==== Information ====

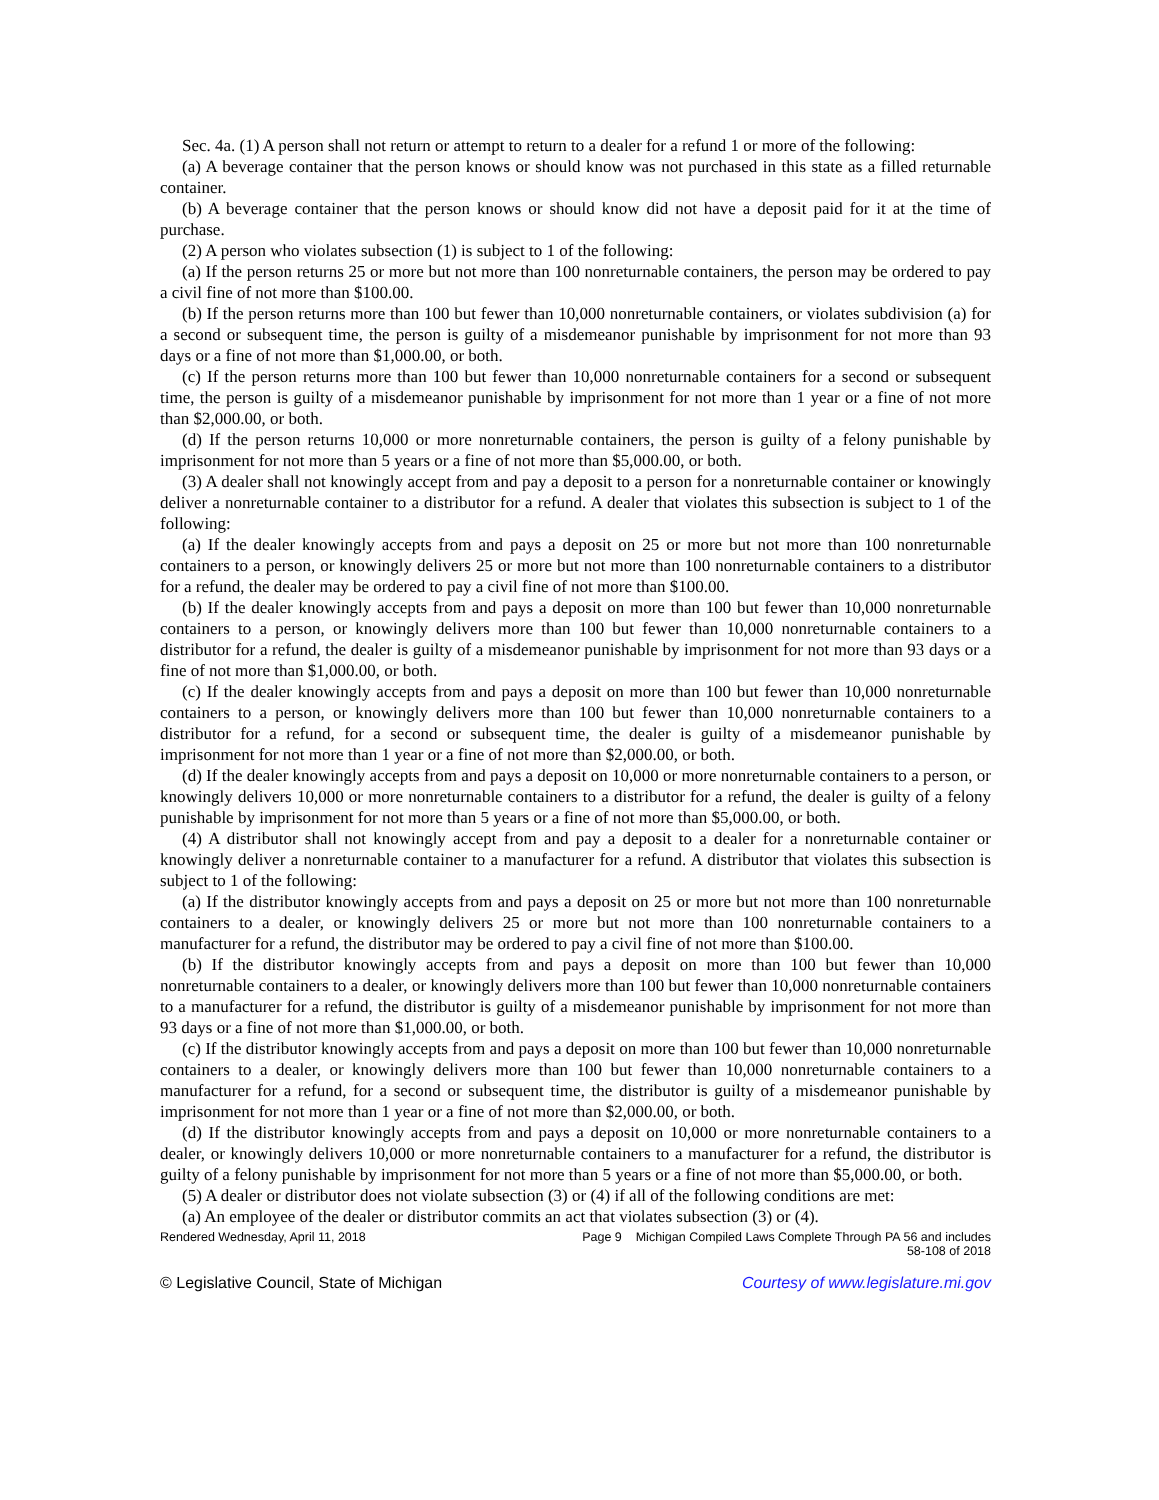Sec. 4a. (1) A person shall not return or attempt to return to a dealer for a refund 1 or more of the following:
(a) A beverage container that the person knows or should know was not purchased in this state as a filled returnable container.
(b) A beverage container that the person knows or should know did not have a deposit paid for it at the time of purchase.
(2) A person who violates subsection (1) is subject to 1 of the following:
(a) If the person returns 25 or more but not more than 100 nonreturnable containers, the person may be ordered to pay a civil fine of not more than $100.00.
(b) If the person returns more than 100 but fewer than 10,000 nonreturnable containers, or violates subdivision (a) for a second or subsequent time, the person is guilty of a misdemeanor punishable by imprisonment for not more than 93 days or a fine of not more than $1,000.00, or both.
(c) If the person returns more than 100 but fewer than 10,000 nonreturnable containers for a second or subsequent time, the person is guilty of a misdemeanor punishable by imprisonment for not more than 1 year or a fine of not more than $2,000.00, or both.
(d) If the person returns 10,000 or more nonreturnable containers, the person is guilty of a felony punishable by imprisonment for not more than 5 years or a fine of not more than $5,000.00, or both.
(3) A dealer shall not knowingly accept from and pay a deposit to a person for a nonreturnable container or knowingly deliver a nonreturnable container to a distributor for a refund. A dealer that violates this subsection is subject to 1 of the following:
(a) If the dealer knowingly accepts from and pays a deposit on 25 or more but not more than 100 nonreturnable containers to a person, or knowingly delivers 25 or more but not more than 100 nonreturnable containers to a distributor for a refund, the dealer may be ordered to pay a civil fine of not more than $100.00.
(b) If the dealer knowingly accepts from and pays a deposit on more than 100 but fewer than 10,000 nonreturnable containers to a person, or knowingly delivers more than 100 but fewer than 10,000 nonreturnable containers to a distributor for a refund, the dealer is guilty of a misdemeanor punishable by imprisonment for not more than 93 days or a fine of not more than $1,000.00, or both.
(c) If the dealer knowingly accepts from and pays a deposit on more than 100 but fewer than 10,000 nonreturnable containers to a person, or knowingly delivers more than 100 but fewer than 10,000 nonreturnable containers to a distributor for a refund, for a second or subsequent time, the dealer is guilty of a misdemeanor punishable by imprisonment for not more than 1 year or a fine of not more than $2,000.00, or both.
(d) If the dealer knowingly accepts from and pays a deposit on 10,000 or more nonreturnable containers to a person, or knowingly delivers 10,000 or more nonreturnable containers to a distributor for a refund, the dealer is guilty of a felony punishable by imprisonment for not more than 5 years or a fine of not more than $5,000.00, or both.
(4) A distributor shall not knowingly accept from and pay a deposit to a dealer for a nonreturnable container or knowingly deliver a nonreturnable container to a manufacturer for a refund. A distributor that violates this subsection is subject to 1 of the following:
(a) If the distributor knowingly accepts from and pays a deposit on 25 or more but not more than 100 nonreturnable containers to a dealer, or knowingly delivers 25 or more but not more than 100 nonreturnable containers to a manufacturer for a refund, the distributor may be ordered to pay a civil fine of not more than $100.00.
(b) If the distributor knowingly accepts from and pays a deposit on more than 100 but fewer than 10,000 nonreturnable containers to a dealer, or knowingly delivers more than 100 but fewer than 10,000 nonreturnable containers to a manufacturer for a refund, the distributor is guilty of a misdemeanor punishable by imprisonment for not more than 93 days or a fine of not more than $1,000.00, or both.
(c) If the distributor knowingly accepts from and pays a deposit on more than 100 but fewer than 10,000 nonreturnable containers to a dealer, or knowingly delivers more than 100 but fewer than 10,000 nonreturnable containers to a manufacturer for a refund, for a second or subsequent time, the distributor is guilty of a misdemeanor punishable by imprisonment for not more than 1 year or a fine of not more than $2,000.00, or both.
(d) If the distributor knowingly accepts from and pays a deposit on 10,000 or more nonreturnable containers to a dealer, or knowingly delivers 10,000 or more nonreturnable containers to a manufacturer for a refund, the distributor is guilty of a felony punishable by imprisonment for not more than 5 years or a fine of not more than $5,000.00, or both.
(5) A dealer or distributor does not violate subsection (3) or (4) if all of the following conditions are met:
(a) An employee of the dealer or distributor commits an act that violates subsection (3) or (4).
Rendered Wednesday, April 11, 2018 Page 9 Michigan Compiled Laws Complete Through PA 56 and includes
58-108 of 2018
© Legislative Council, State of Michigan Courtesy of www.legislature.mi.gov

====
==== Information ====

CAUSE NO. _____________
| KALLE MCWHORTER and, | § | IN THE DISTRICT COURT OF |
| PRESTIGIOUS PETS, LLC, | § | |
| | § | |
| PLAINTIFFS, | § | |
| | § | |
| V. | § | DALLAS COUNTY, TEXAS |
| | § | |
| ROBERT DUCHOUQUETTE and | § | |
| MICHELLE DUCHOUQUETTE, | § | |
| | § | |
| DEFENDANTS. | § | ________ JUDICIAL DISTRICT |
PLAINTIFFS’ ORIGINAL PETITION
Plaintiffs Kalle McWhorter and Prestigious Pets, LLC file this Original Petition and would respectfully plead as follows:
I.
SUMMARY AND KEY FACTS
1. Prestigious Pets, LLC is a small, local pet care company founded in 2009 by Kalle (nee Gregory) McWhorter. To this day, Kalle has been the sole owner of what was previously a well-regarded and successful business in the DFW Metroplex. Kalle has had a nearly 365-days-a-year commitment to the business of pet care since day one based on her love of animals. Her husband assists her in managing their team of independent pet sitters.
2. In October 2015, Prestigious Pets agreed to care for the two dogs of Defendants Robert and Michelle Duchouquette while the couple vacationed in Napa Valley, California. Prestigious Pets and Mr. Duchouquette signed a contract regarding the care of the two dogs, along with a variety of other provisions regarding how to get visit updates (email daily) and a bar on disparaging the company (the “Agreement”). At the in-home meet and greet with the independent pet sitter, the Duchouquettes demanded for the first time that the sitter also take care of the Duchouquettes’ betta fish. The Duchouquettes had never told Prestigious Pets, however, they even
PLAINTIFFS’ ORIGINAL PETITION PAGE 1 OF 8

====

» **Exercise goal**: Above are the records; from them, give again exactly the lines from the one containing "SUMMARY AND KEY FACTS" through the one containing "PLAINTIFFS’ ORIGINAL PETITION PAGE 1 OF 8", both included.

» **Response**:
SUMMARY AND KEY FACTS
1. Prestigious Pets, LLC is a small, local pet care company founded in 2009 by Kalle (nee Gregory) McWhorter. To this day, Kalle has been the sole owner of what was previously a well-regarded and successful business in the DFW Metroplex. Kalle has had a nearly 365-days-a-year commitment to the business of pet care since day one based on her love of animals. Her husband assists her in managing their team of independent pet sitters.
2. In October 2015, Prestigious Pets agreed to care for the two dogs of Defendants Robert and Michelle Duchouquette while the couple vacationed in Napa Valley, California. Prestigious Pets and Mr. Duchouquette signed a contract regarding the care of the two dogs, along with a variety of other provisions regarding how to get visit updates (email daily) and a bar on disparaging the company (the “Agreement”). At the in-home meet and greet with the independent pet sitter, the Duchouquettes demanded for the first time that the sitter also take care of the Duchouquettes’ betta fish. The Duchouquettes had never told Prestigious Pets, however, they even
PLAINTIFFS’ ORIGINAL PETITION PAGE 1 OF 8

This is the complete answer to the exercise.